(DATASET):

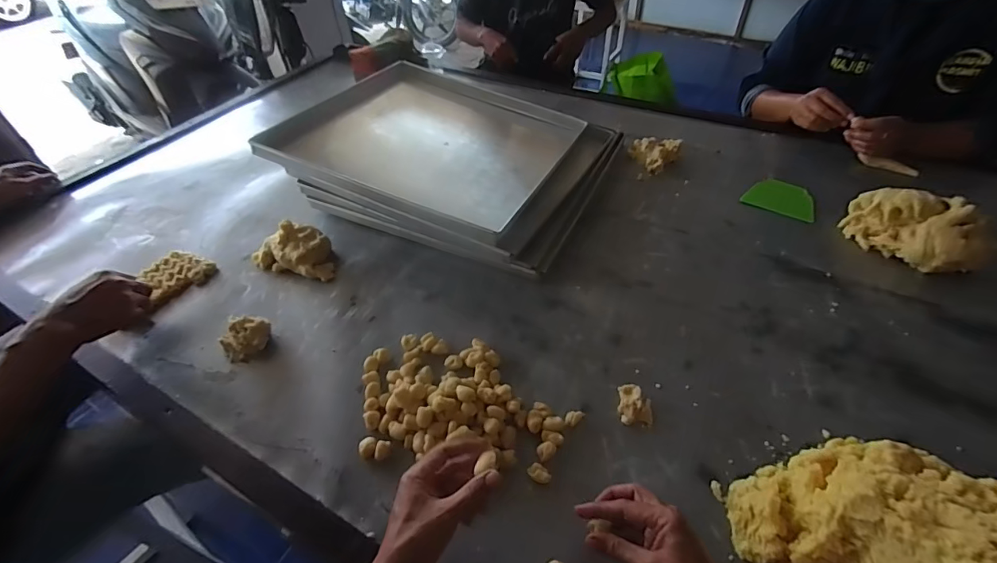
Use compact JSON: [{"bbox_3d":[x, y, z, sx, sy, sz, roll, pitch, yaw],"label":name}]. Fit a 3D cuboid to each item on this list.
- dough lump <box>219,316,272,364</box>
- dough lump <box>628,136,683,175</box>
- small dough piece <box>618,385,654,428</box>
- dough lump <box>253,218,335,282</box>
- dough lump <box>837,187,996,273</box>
[{"bbox_3d":[-0.382,0.084,0.680,0.073,0.035,0.065,-1,47,4],"label":"dough lump"},{"bbox_3d":[0.337,-0.289,0.996,0.093,0.030,0.095,-32,52,-23],"label":"dough lump"},{"bbox_3d":[0.176,0.158,0.583,0.041,0.019,0.048,2,47,7],"label":"small dough piece"},{"bbox_3d":[-0.355,-0.062,0.799,0.160,0.063,0.089,12,49,15],"label":"dough lump"},{"bbox_3d":[0.694,-0.089,0.756,0.107,0.087,0.196,-35,53,-25],"label":"dough lump"}]

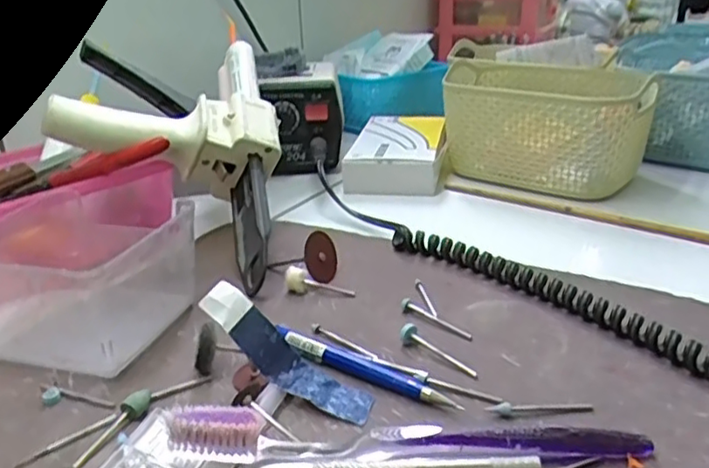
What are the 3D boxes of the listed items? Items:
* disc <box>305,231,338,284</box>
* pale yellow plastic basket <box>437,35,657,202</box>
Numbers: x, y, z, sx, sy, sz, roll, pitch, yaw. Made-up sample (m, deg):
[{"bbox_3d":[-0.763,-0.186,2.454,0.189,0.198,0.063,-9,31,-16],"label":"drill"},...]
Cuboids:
[{"bbox_3d":[-0.020,0.014,0.398,0.004,0.032,0.032,-11,32,35],"label":"disc"},{"bbox_3d":[0.158,-0.095,0.565,0.175,0.086,0.136,16,30,34],"label":"pale yellow plastic basket"}]

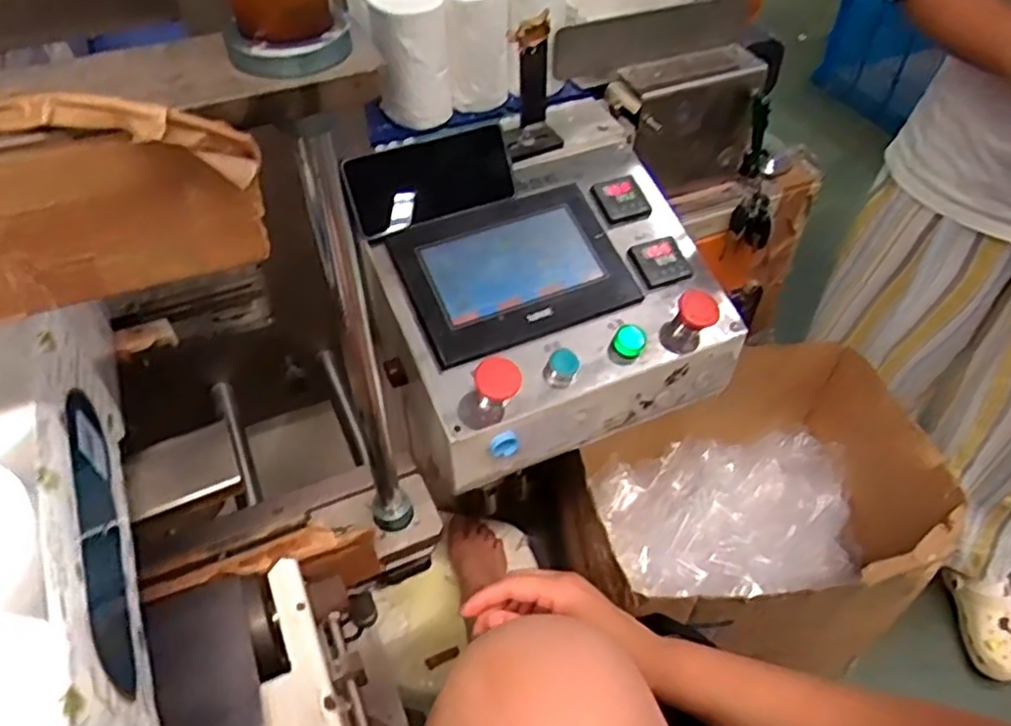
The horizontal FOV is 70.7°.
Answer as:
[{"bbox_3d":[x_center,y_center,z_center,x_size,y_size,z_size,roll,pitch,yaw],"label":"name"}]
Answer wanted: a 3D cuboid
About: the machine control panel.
[{"bbox_3d":[0.028,-0.077,0.710,0.310,0.153,0.292,-20,52,-18],"label":"machine control panel"}]

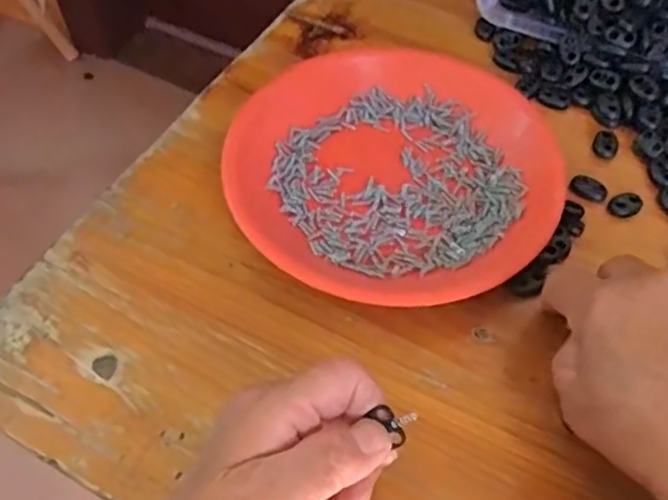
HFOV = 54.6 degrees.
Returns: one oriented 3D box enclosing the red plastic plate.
[{"bbox_3d":[0.038,-0.056,0.395,0.187,0.023,0.202,0,57,0],"label":"red plastic plate"}]

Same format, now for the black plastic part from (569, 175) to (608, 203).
[{"bbox_3d":[0.158,-0.039,0.400,0.022,0.007,0.015,28,61,17],"label":"black plastic part"}]

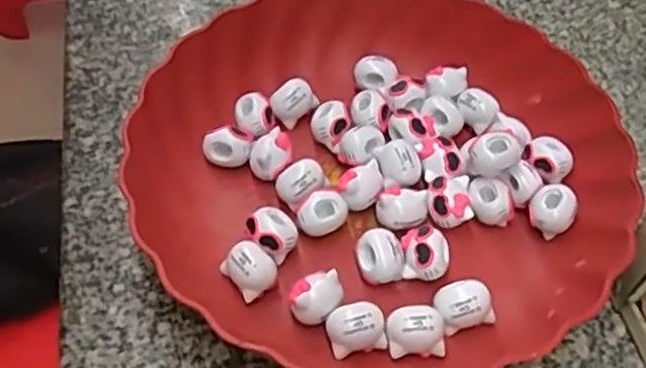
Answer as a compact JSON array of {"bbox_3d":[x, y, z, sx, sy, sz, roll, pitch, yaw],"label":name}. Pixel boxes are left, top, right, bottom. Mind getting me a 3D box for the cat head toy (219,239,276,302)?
[{"bbox_3d":[-0.034,0.041,0.333,0.021,0.019,0.025,-31,59,-25],"label":"cat head toy"}]

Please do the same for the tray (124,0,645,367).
[{"bbox_3d":[0.030,-0.013,0.365,0.235,0.051,0.229,12,52,6],"label":"tray"}]

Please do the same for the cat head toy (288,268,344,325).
[{"bbox_3d":[-0.004,0.053,0.325,0.025,0.018,0.022,-23,82,-18],"label":"cat head toy"}]

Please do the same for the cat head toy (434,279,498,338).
[{"bbox_3d":[0.064,0.056,0.324,0.024,0.019,0.021,-17,54,-16],"label":"cat head toy"}]

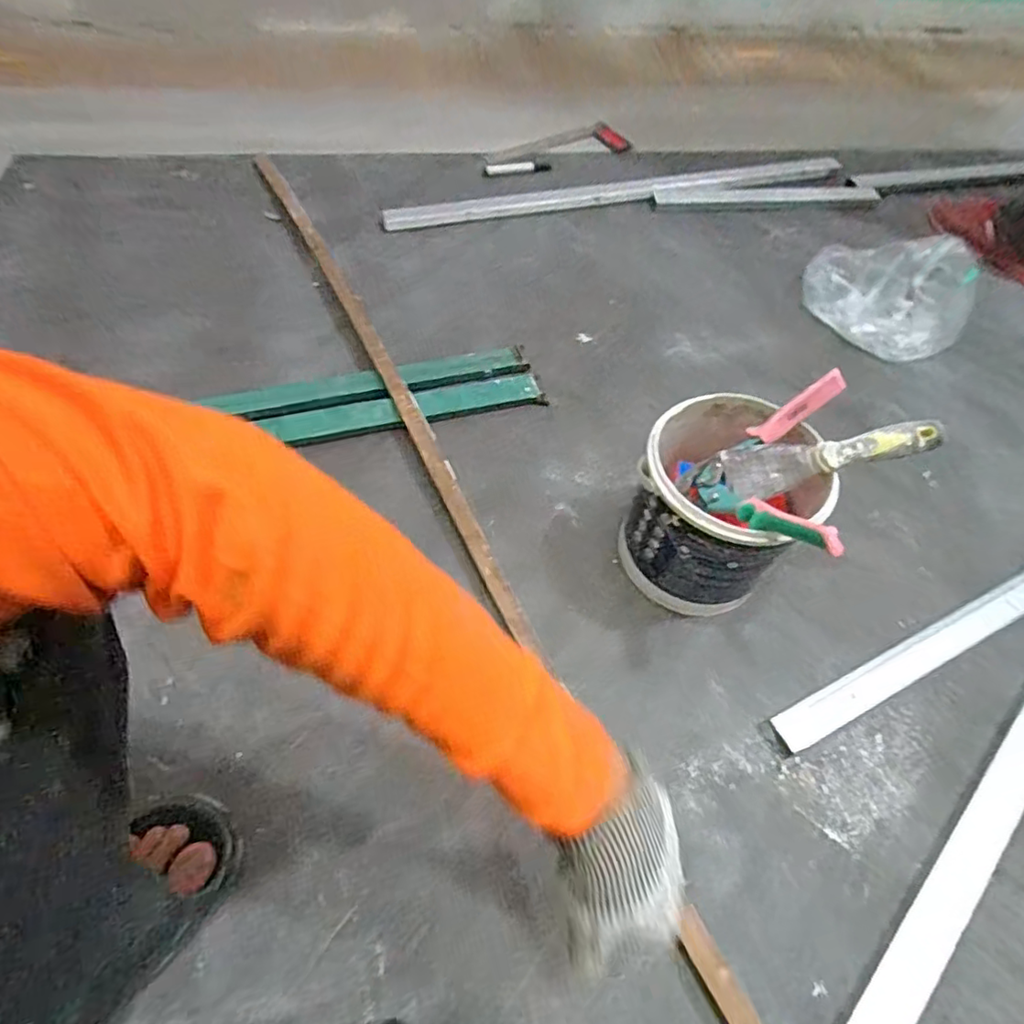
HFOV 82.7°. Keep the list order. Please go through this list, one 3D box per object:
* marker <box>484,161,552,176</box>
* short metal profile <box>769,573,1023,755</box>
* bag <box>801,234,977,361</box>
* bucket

(EXERCISE AIM): Repeat the records in full, exactly as they appear, without the pictures.

(RESULT BELOW):
Use compact JSON: [{"bbox_3d":[x, y, z, sx, sy, sz, roll, pitch, yaw],"label":name}]. Fit a 3D cuboid to each item on this list.
- dough lump <box>219,316,272,364</box>
- dough lump <box>628,136,683,175</box>
- small dough piece <box>618,385,654,428</box>
- dough lump <box>253,218,335,282</box>
- dough lump <box>837,187,996,273</box>
[{"bbox_3d":[-0.382,0.084,0.680,0.073,0.035,0.065,-1,47,4],"label":"dough lump"},{"bbox_3d":[0.337,-0.289,0.996,0.093,0.030,0.095,-32,52,-23],"label":"dough lump"},{"bbox_3d":[0.176,0.158,0.583,0.041,0.019,0.048,2,47,7],"label":"small dough piece"},{"bbox_3d":[-0.355,-0.062,0.799,0.160,0.063,0.089,12,49,15],"label":"dough lump"},{"bbox_3d":[0.694,-0.089,0.756,0.107,0.087,0.196,-35,53,-25],"label":"dough lump"}]

What are the 3D boxes of the listed items? Items:
* disc <box>305,231,338,284</box>
* pale yellow plastic basket <box>437,35,657,202</box>
Numbers: x, y, z, sx, sy, sz, roll, pitch, yaw. Made-up sample (m, deg):
[{"bbox_3d":[-0.763,-0.186,2.454,0.189,0.198,0.063,-9,31,-16],"label":"drill"},...]
Cuboids:
[{"bbox_3d":[-0.020,0.014,0.398,0.004,0.032,0.032,-11,32,35],"label":"disc"},{"bbox_3d":[0.158,-0.095,0.565,0.175,0.086,0.136,16,30,34],"label":"pale yellow plastic basket"}]

The horizontal FOV is 70.7°.
Answer as:
[{"bbox_3d":[x_center,y_center,z_center,x_size,y_size,z_size,roll,pitch,yaw],"label":"name"}]
Answer wanted: a 3D cuboid
About: the machine control panel.
[{"bbox_3d":[0.028,-0.077,0.710,0.310,0.153,0.292,-20,52,-18],"label":"machine control panel"}]

HFOV = 54.6 degrees.
Returns: one oriented 3D box enclosing the red plastic plate.
[{"bbox_3d":[0.038,-0.056,0.395,0.187,0.023,0.202,0,57,0],"label":"red plastic plate"}]

Same format, now for the black plastic part from (569, 175) to (608, 203).
[{"bbox_3d":[0.158,-0.039,0.400,0.022,0.007,0.015,28,61,17],"label":"black plastic part"}]

Answer as a compact JSON array of {"bbox_3d":[x, y, z, sx, sy, sz, roll, pitch, yaw],"label":name}. Pixel boxes are left, top, right, bottom. Mind getting me a 3D box for the cat head toy (219,239,276,302)?
[{"bbox_3d":[-0.034,0.041,0.333,0.021,0.019,0.025,-31,59,-25],"label":"cat head toy"}]

Please do the same for the tray (124,0,645,367).
[{"bbox_3d":[0.030,-0.013,0.365,0.235,0.051,0.229,12,52,6],"label":"tray"}]

Please do the same for the cat head toy (288,268,344,325).
[{"bbox_3d":[-0.004,0.053,0.325,0.025,0.018,0.022,-23,82,-18],"label":"cat head toy"}]

Please do the same for the cat head toy (434,279,498,338).
[{"bbox_3d":[0.064,0.056,0.324,0.024,0.019,0.021,-17,54,-16],"label":"cat head toy"}]

HFOV 82.7°. Keep the list order. Please go through this list, one 3D box per object:
* marker <box>484,161,552,176</box>
* short metal profile <box>769,573,1023,755</box>
* bag <box>801,234,977,361</box>
* bucket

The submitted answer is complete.